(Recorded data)
..........
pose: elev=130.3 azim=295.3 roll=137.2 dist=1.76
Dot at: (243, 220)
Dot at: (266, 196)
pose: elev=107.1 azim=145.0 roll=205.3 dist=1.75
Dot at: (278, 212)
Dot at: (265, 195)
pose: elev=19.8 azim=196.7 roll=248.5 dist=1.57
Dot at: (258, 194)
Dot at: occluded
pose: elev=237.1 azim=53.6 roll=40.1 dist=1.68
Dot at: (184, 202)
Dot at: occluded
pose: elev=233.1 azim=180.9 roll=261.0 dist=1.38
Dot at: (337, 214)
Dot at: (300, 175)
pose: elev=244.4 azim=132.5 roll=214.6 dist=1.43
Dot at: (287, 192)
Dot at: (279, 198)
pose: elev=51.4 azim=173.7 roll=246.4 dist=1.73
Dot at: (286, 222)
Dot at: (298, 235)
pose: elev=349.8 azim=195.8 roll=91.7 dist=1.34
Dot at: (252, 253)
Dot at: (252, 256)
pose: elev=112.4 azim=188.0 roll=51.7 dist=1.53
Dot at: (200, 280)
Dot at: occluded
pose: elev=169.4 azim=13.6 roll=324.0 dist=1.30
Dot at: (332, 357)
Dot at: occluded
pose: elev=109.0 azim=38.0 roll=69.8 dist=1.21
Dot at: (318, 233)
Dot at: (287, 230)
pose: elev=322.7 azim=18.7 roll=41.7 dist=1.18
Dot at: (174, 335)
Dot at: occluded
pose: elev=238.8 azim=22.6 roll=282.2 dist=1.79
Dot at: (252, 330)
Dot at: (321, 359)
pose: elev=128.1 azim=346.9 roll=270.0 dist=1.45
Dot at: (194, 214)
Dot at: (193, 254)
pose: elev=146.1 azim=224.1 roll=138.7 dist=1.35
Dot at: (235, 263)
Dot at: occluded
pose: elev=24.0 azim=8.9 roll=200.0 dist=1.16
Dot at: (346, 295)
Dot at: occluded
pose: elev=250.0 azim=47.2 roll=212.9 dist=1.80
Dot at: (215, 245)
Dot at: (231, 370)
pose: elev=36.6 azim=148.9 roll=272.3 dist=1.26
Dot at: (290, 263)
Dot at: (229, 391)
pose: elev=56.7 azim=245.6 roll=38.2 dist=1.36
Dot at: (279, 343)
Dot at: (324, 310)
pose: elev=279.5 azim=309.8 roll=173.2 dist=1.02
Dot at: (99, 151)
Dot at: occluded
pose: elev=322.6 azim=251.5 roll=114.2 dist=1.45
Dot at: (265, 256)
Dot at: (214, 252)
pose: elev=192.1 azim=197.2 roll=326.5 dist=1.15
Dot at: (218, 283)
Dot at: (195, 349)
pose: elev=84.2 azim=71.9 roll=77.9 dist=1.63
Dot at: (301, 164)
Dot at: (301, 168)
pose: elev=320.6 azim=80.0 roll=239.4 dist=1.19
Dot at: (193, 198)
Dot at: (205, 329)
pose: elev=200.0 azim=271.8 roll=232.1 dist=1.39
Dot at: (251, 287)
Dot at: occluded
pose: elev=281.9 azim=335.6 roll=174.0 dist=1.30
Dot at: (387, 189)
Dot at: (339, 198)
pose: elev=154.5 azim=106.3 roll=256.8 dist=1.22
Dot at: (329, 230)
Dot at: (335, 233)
..........
Task instructions
Recast every line of the entries above as a Markdown table with two columns, Row and Line. Number the rows in order and leave out any blank lines.

Task output
| Row | Line |
|---|---|
| 1 | pose: elev=130.3 azim=295.3 roll=137.2 dist=1.76 |
| 2 | Dot at: (243, 220) |
| 3 | Dot at: (266, 196) |
| 4 | pose: elev=107.1 azim=145.0 roll=205.3 dist=1.75 |
| 5 | Dot at: (278, 212) |
| 6 | Dot at: (265, 195) |
| 7 | pose: elev=19.8 azim=196.7 roll=248.5 dist=1.57 |
| 8 | Dot at: (258, 194) |
| 9 | Dot at: occluded |
| 10 | pose: elev=237.1 azim=53.6 roll=40.1 dist=1.68 |
| 11 | Dot at: (184, 202) |
| 12 | Dot at: occluded |
| 13 | pose: elev=233.1 azim=180.9 roll=261.0 dist=1.38 |
| 14 | Dot at: (337, 214) |
| 15 | Dot at: (300, 175) |
| 16 | pose: elev=244.4 azim=132.5 roll=214.6 dist=1.43 |
| 17 | Dot at: (287, 192) |
| 18 | Dot at: (279, 198) |
| 19 | pose: elev=51.4 azim=173.7 roll=246.4 dist=1.73 |
| 20 | Dot at: (286, 222) |
| 21 | Dot at: (298, 235) |
| 22 | pose: elev=349.8 azim=195.8 roll=91.7 dist=1.34 |
| 23 | Dot at: (252, 253) |
| 24 | Dot at: (252, 256) |
| 25 | pose: elev=112.4 azim=188.0 roll=51.7 dist=1.53 |
| 26 | Dot at: (200, 280) |
| 27 | Dot at: occluded |
| 28 | pose: elev=169.4 azim=13.6 roll=324.0 dist=1.30 |
| 29 | Dot at: (332, 357) |
| 30 | Dot at: occluded |
| 31 | pose: elev=109.0 azim=38.0 roll=69.8 dist=1.21 |
| 32 | Dot at: (318, 233) |
| 33 | Dot at: (287, 230) |
| 34 | pose: elev=322.7 azim=18.7 roll=41.7 dist=1.18 |
| 35 | Dot at: (174, 335) |
| 36 | Dot at: occluded |
| 37 | pose: elev=238.8 azim=22.6 roll=282.2 dist=1.79 |
| 38 | Dot at: (252, 330) |
| 39 | Dot at: (321, 359) |
| 40 | pose: elev=128.1 azim=346.9 roll=270.0 dist=1.45 |
| 41 | Dot at: (194, 214) |
| 42 | Dot at: (193, 254) |
| 43 | pose: elev=146.1 azim=224.1 roll=138.7 dist=1.35 |
| 44 | Dot at: (235, 263) |
| 45 | Dot at: occluded |
| 46 | pose: elev=24.0 azim=8.9 roll=200.0 dist=1.16 |
| 47 | Dot at: (346, 295) |
| 48 | Dot at: occluded |
| 49 | pose: elev=250.0 azim=47.2 roll=212.9 dist=1.80 |
| 50 | Dot at: (215, 245) |
| 51 | Dot at: (231, 370) |
| 52 | pose: elev=36.6 azim=148.9 roll=272.3 dist=1.26 |
| 53 | Dot at: (290, 263) |
| 54 | Dot at: (229, 391) |
| 55 | pose: elev=56.7 azim=245.6 roll=38.2 dist=1.36 |
| 56 | Dot at: (279, 343) |
| 57 | Dot at: (324, 310) |
| 58 | pose: elev=279.5 azim=309.8 roll=173.2 dist=1.02 |
| 59 | Dot at: (99, 151) |
| 60 | Dot at: occluded |
| 61 | pose: elev=322.6 azim=251.5 roll=114.2 dist=1.45 |
| 62 | Dot at: (265, 256) |
| 63 | Dot at: (214, 252) |
| 64 | pose: elev=192.1 azim=197.2 roll=326.5 dist=1.15 |
| 65 | Dot at: (218, 283) |
| 66 | Dot at: (195, 349) |
| 67 | pose: elev=84.2 azim=71.9 roll=77.9 dist=1.63 |
| 68 | Dot at: (301, 164) |
| 69 | Dot at: (301, 168) |
| 70 | pose: elev=320.6 azim=80.0 roll=239.4 dist=1.19 |
| 71 | Dot at: (193, 198) |
| 72 | Dot at: (205, 329) |
| 73 | pose: elev=200.0 azim=271.8 roll=232.1 dist=1.39 |
| 74 | Dot at: (251, 287) |
| 75 | Dot at: occluded |
| 76 | pose: elev=281.9 azim=335.6 roll=174.0 dist=1.30 |
| 77 | Dot at: (387, 189) |
| 78 | Dot at: (339, 198) |
| 79 | pose: elev=154.5 azim=106.3 roll=256.8 dist=1.22 |
| 80 | Dot at: (329, 230) |
| 81 | Dot at: (335, 233) |